Based on the numbers, researchers then compared the drop-out rates and “adverse events” between runners who took analgesics and those who didn’t.
Adverse events included issues such as gastrointestinal cramps, cardiovascular events, gastrointestinal bleeding and hematuria (blood in the urine).
While fewer runners who took analgesics before the race withdrew due to muscle cramps, these competitors had a higher incidence of gastrointestinal cramps resulting in an equal rate of withdrawal as those who did not take pills.

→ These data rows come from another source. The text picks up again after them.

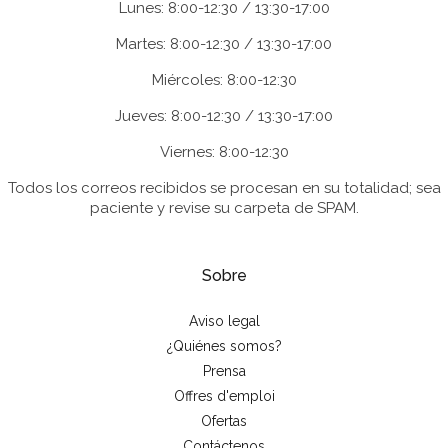
Lunes: 8:00-12:30 / 13:30-17:00
Martes: 8:00-12:30 / 13:30-17:00
Miércoles: 8:00-12:30
Jueves: 8:00-12:30 / 13:30-17:00
Viernes: 8:00-12:30
Todos los correos recibidos se procesan en su totalidad; sea
paciente y revise su carpeta de SPAM.
Sobre
Aviso legal
¿Quiénes somos?
Prensa
Offres d'emploi
Ofertas
Contáctenos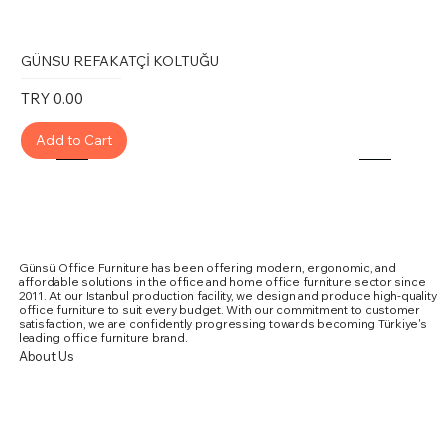
GÜNSU REFAKATÇİ KOLTUĞU
Price
TRY 0.00
Add to Cart
Günsü Office Furniture has been offering modern, ergonomic, and
affordable solutions in the office and home office furniture sector since
2011. At our Istanbul production facility, we design and produce high-quality
office furniture to suit every budget. With our commitment to customer
satisfaction, we are confidently progressing towards becoming Türkiye's
leading office furniture brand.
About Us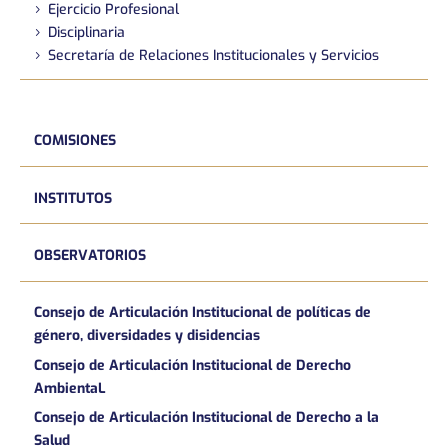
Ejercicio Profesional
Disciplinaria
Secretaría de Relaciones Institucionales y Servicios
COMISIONES
INSTITUTOS
OBSERVATORIOS
Consejo de Articulación Institucional de políticas de
género, diversidades y disidencias
Consejo de Articulación Institucional de Derecho
AmbientaL
Consejo de Articulación Institucional de Derecho a la
Salud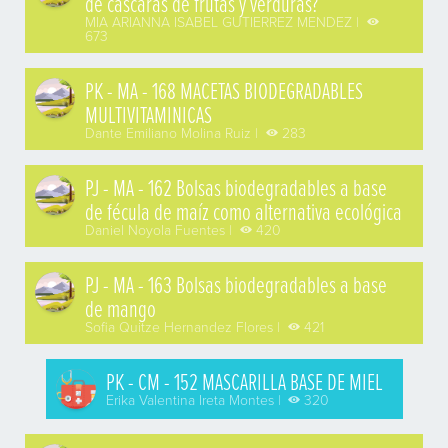
de cáscaras de frutas y verduras?
MIA ARIANNA ISABEL GUTIERREZ MENDEZ |
673
PK - MA - 168 MACETAS BIODEGRADABLES
MULTIVITAMINICAS
Dante Emiliano Molina Ruiz |
283
PJ - MA - 162 Bolsas biodegradables a base
de fécula de maíz como alternativa ecológica
Daniel Noyola Fuentes |
420
PJ - MA - 163 Bolsas biodegradables a base
de mango
Sofia Quitze Hernandez Flores |
421
PK - CM - 152 MASCARILLA BASE DE MIEL
Erika Valentina Ireta Montes |
320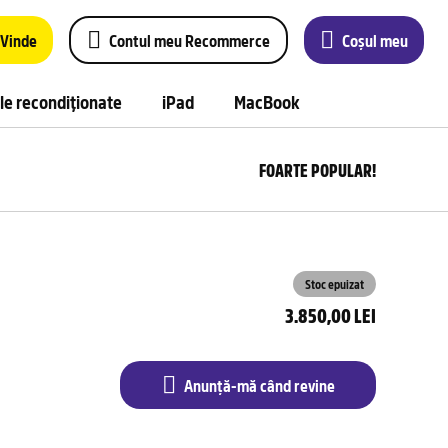
Vinde
Contul meu Recommerce
Coșul meu
le recondiționate
iPad
MacBook
FOARTE POPULAR!
Anu
m
câ
rev
Stoc epuizat
3.850,00 LEI
Anunță-mă când revine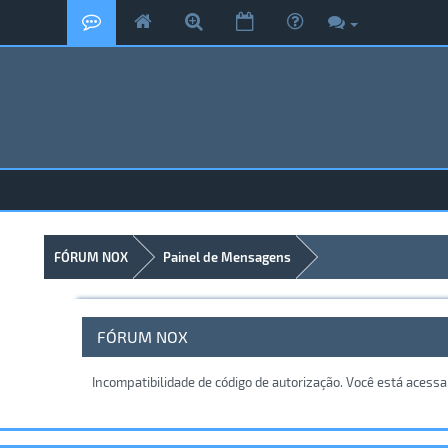
FÓRUM NOX
Painel de Mensagens
FÓRUM NOX
Incompatibilidade de código de autorização. Você está acess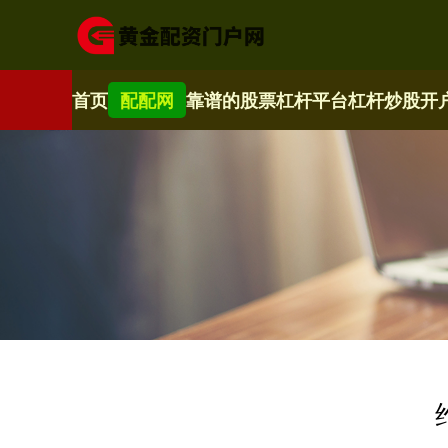
首页
配配网
靠谱的股票杠杆平台
杠杆炒股开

After the race, those who took painkillers felt worse than those who did not. These runners had significantly more muscle and joint pain and were nearly five times as likely to suffer from adverse events as those who did not take analgesics. The higher the dosage of painkillers, the more likely the chance a runner would suffer from adverse events.
Furthermore, all nine cases of hospitalization in the days after the marathon were of people who used analgesics before the race. Of the cases, three people had low or nonexistent urine output (a potential sign of renal failure), four had GI bleeding and two had a mild form of heart attack known as cardiac infarction.
Based on this information, researchers issued a strong word of caution in their report:
"We conclude that the use of analgesics before and during endurance sports may pose a serious health problem that should be addressed," the researchers wrote. "We would encourage greater awareness of the possible [adverse events] of these drugs, particularly among endurance sports enthusiasts. Further investigations are warranted to examine whether the use of analgesics before and during sports activities should be avoided altogether."